WORK TO BE COMPLETED — In the chicken liver thread, what does the bait recipe add to the thawed shrimp besides olive or vegetable oil?

READING PASSAGE —
# Chicken Liver



## Turkinator (Jan 16, 2019)

anyone able to find any? Walmart and Kroger in sw Ohio hasn’t had any in weeks. I’d like to catch a few Chanel cats, guess it’s shrimp Or minnow.


----------



## matticito (Jul 17, 2012)

Butcher


----------



## CFIden (Oct 9, 2014)

Buy a bag of medium size frozen shrimp. Thaw and set in the sun for a few hours. Add some olive or vegetable oil and a tin of smoked oysters with the drippings. Smush it all together and put it in your cooler. Works great and stays on the hook well.


----------



## Smallmouth Crazy (Apr 4, 2006)

Never thought I would not be able to get liver, checked a couple places today and nothing.


----------



## multi species angler (Feb 20, 2006)

Screwed up.

DATA FOR REVIEW —
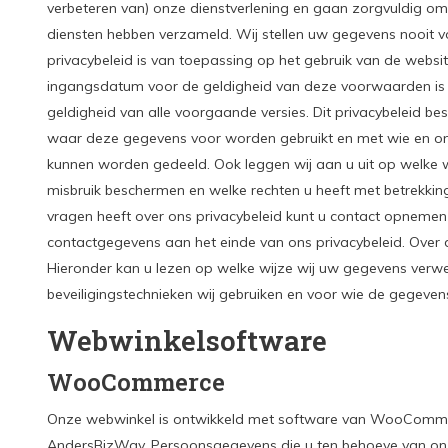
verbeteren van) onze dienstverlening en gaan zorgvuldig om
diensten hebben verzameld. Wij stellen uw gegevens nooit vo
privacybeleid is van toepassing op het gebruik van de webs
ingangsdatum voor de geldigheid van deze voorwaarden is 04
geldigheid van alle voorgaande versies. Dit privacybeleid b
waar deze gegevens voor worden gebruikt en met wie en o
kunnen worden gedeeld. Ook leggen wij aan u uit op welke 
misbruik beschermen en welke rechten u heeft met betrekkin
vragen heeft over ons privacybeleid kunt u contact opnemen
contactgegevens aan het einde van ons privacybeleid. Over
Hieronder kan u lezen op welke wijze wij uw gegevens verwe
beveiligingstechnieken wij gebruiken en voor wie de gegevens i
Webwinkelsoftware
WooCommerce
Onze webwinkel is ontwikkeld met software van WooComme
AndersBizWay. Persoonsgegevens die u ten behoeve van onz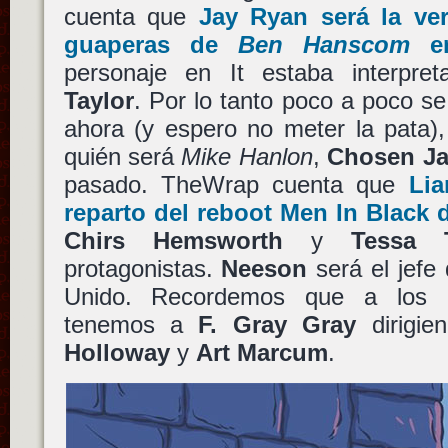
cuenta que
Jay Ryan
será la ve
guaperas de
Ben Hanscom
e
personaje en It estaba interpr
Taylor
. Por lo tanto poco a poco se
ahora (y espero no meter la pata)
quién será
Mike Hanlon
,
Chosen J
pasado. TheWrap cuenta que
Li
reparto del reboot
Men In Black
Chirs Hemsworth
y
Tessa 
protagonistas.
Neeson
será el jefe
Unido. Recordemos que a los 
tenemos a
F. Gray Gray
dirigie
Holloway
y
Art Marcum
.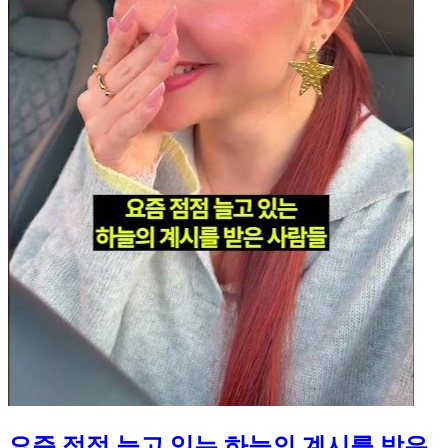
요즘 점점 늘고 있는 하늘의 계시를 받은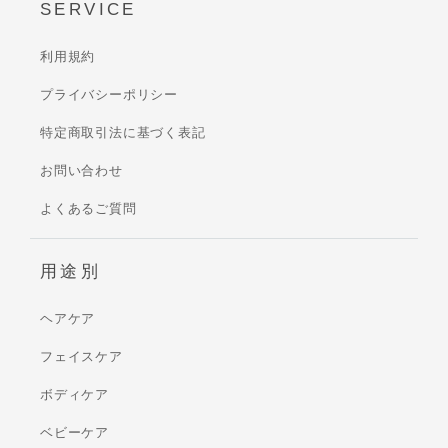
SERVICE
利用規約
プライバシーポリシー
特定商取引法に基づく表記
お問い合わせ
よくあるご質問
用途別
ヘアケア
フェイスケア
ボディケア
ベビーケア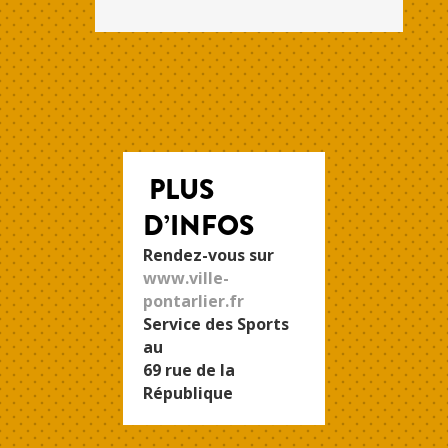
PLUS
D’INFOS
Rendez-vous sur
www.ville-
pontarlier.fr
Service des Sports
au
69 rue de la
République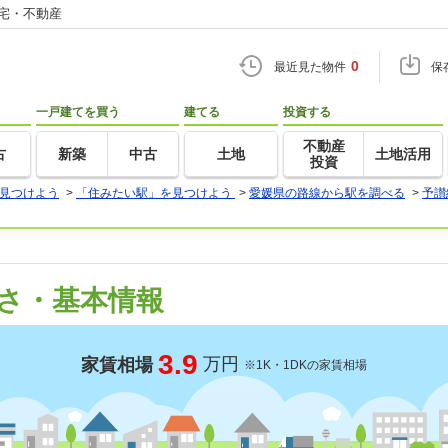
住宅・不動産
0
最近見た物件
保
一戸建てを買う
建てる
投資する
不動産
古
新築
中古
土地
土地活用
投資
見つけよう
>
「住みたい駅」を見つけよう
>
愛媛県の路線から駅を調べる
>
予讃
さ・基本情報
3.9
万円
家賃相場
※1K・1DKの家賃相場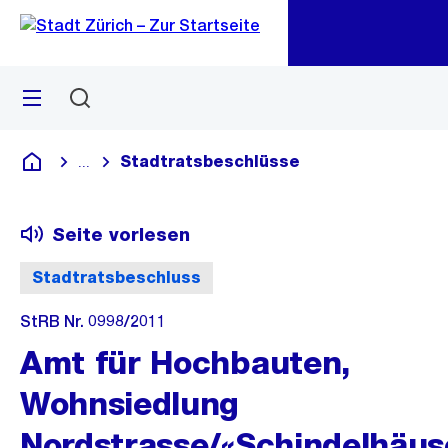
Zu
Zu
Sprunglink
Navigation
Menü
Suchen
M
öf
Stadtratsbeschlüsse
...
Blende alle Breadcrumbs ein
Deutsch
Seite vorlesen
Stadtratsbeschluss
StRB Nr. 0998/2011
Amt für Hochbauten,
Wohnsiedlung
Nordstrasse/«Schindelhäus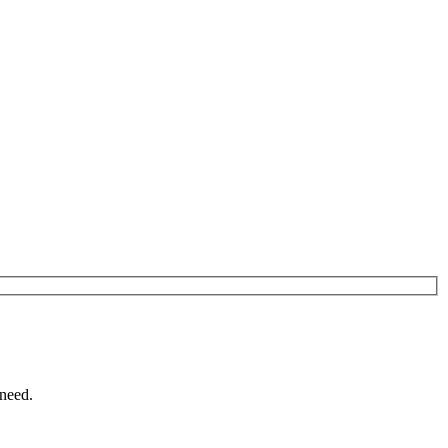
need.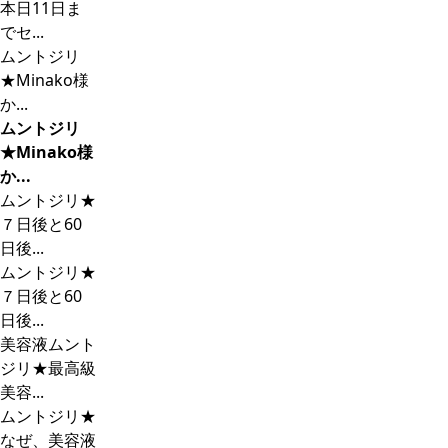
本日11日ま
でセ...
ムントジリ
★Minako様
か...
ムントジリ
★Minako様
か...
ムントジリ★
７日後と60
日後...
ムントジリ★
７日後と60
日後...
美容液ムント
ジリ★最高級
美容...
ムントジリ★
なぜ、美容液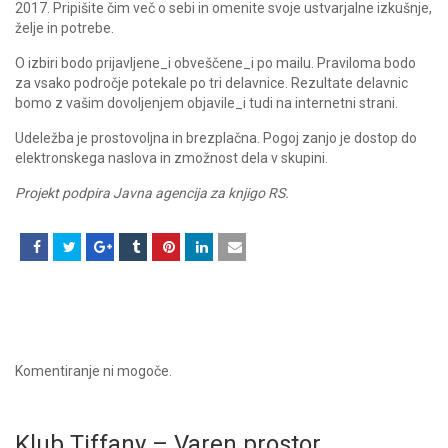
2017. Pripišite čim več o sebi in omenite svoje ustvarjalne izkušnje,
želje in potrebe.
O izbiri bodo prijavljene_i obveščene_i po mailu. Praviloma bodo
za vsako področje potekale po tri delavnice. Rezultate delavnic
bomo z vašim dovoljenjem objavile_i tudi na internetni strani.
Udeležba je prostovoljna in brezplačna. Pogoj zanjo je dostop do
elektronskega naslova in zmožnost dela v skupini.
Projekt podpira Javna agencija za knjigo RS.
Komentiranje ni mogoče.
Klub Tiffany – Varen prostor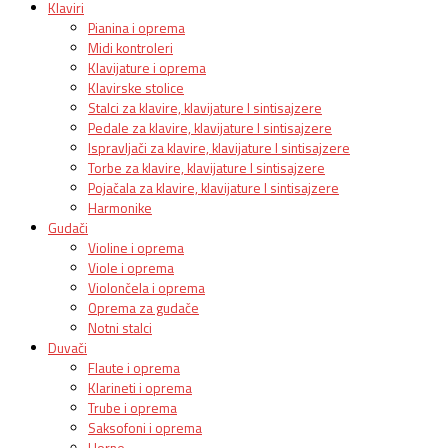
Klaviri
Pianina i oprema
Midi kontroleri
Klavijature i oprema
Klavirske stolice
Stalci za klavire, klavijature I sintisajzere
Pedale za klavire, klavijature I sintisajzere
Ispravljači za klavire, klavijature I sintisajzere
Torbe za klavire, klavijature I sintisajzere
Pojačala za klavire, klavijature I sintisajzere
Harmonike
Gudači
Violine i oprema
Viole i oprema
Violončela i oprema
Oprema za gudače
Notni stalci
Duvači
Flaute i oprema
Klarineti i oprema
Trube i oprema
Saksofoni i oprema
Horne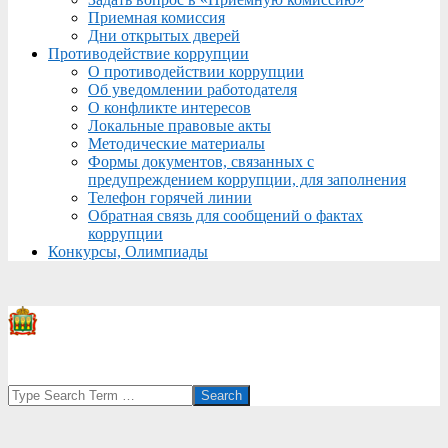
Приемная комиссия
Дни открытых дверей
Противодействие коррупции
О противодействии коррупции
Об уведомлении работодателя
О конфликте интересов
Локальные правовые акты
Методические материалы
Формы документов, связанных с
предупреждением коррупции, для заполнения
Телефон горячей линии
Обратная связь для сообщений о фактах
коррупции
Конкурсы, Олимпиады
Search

RESULT — A tin of smoked oysters with the drippings.